Creating a “cover image”
You might be wondering how I created the fancy “cover” image for my PDF. All you need to do is create an image in Photoshop that has anything in the world you want on it..just make sure that you create your document to these dimensions:
iPad2: 1024 high x 768-pixel wide at 132 pixels dpi
iPad3: 2048 high x 1536-pixel wide at 264 dpi
Then, save for web as a jpg into the SAME FOLDER where you exported your images from LR. BUT, and **this is important** make sure you name the jpg something that appears alphabetically BEFORE the other photos/images in the folder! So for example, when I exported from Lightroom I choose the file name “valentine” and LR appended a suffix with the image # so that my folder had valentine-1.jpg, valentine-2.jpg etc so I choose to name my cover image jpg “albumcover” because I know that A is before V in the alphabet so it will appear FIRST alphabetically which aslo means that Acrobat will also AUTOMATICALLY make it the first page of your album. Make sense?

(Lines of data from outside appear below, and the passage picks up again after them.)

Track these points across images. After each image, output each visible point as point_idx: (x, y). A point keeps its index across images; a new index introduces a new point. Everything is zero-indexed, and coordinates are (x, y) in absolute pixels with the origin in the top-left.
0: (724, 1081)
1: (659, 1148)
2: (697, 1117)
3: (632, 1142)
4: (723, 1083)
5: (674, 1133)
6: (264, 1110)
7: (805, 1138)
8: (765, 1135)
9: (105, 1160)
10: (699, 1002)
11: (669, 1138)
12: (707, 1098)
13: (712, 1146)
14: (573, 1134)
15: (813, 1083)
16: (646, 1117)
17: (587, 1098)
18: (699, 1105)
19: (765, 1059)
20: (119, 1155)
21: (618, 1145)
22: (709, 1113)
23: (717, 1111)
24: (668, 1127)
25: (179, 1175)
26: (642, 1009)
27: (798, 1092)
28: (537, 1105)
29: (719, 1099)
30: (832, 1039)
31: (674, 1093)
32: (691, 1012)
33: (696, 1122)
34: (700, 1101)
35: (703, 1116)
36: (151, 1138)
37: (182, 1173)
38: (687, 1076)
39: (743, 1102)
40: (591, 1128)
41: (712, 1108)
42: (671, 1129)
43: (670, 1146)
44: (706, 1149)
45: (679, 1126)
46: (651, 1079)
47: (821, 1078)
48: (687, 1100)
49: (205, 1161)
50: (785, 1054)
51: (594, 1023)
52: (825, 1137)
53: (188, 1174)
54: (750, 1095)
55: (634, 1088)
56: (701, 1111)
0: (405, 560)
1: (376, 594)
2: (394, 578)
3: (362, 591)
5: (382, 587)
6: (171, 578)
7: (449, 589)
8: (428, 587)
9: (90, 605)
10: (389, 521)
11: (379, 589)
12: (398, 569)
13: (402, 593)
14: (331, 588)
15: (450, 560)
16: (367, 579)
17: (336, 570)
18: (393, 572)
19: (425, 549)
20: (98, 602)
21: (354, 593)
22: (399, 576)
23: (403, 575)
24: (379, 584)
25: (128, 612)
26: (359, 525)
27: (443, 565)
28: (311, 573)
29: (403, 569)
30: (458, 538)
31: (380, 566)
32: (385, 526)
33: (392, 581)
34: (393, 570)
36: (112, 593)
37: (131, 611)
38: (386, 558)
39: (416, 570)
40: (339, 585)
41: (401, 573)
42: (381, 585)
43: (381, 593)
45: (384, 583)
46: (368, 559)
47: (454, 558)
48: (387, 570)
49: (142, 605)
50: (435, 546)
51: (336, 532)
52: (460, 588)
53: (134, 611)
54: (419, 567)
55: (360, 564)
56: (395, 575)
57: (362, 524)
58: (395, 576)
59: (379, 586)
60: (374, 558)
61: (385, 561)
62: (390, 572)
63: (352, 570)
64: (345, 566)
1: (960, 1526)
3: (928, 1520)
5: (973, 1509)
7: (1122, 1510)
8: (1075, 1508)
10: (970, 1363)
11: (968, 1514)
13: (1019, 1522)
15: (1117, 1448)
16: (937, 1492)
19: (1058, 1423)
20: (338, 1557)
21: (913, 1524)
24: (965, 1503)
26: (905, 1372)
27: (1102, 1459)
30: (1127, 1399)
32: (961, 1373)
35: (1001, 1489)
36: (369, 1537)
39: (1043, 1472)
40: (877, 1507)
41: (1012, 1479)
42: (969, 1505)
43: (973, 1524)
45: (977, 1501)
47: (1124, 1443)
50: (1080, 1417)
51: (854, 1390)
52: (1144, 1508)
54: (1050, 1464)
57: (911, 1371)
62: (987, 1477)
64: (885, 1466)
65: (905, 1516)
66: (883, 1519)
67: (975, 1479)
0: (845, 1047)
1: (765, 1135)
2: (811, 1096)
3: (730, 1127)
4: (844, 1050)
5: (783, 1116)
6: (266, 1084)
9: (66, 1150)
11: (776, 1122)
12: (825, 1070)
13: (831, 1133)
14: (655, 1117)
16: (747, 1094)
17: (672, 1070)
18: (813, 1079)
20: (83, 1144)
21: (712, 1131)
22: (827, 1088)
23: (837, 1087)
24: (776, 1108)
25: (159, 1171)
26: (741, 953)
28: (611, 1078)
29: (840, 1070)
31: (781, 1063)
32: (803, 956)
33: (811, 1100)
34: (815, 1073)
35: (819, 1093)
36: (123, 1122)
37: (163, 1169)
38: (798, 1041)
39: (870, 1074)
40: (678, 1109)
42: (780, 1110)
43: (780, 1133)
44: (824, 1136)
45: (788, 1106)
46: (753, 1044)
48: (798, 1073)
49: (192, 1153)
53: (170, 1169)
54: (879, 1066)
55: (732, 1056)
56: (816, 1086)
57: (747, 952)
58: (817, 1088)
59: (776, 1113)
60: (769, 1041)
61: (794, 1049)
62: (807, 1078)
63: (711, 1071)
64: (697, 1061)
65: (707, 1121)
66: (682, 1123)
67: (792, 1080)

Here’s how my folder looked:
You can see that the cover image is first. If your cover image is NOT first, rename it AAA111 or whatever you have to do to get it to be first. It’s a lot easier than trying to rearrange it later once it’s been PDFd!
Creating a URL link to your website from the cover image
Here’s another optional frill and to be honest, I’m not sure if you can do this if you don’t own Acrobat Pro, but just in case you do, read on..
1) Open your album PDF and choose “Tools” from the top right, then expand “content” and click on the link tool:
2) Copy my settings:
Then, when prompted, put the URL for your website like so:
Click OK and RESAVE your document and close it.
PHEW!!!! Done. Maybe my longest tutorial ever. If you are a DIYer like me and like control of every aspect, you will find that this is a fairly simple process and once you’ve done it one time it really can just become another quick step in your workflow.
For those of you who are overwhelmed, there are also vendors like Sticky Album that is more of an automated solution.
Whichever way you go, I think your clients are going to love it!